Sarebbe facile – un’elegante soluzione – dire che niente è cambiato. Il lungomare, il minigolf, i baretti, persino i bagni Helios (gli ombrelloni gialli invece che blu). Ma si tratterebbe di finzione poetica, e lo sai bene. Ti rivedi invece in quel chiarore crepuscolare di fine agosto, appoggiato al parapetto sul molo, mentre pensi: questa è l’ultima volta.
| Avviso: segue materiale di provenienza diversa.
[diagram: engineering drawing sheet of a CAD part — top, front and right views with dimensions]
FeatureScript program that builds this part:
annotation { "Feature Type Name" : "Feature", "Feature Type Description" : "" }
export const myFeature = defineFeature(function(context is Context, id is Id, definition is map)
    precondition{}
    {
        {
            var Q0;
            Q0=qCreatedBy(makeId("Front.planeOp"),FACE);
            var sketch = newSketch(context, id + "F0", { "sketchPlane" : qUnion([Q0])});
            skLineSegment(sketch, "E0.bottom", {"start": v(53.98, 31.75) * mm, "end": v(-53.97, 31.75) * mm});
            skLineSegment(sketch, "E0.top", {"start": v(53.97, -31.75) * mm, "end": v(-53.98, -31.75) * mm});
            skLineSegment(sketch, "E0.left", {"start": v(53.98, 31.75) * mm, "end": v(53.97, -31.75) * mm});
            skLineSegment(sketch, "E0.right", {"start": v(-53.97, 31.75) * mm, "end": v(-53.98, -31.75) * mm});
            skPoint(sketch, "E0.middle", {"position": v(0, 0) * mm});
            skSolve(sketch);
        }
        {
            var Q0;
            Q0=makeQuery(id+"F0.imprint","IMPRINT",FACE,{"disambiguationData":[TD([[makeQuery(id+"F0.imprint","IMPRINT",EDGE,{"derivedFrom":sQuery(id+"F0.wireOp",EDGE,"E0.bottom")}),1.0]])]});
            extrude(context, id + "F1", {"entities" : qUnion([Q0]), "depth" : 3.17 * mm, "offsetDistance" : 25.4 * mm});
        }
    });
Come un tappo di sughero venuto inaspettatamente a galla. Lidia aveva i capelli sgranati, la pelle accaldata, un’espressione fragrante in viso. Nulla di preoccupante, nessun segreto a frapporsi. La voce dei gabbiani prometteva un bene che il cuore già presagiva fiducioso.
Non avvenne mai.
Alassio sarebbe diventata un grumo da rimuovere, prima, una stanza di scaffali vuoti dopo.
Vent’anni più tardi – diciannove per l’esattezza – rimane un semplice gioco di ricordi in progressione. Il budello, il muretto, corso Diaz, la Gallinara, i Baci. E lo stesso posto sul molo, la luce dorata del tardo pomeriggio, non una nuvola nel cielo rinfrescato dal vento francese. Tutto normalmente lì, senza scossoni, trasalimenti, ripulito dalla polvere raccoltasi nel frattempo sul fondo della memoria.
Due ragazzi si fanno coraggio, poi si tuffano nelle onde fredde della baia.
E allora lascia in pace le persone e le circostanze. Anche te stesso, se riesci. Nulla è più come prima, né potrebbe esserlo. È il tuo sguardo, che è un organismo vivente, ad essere cambiato.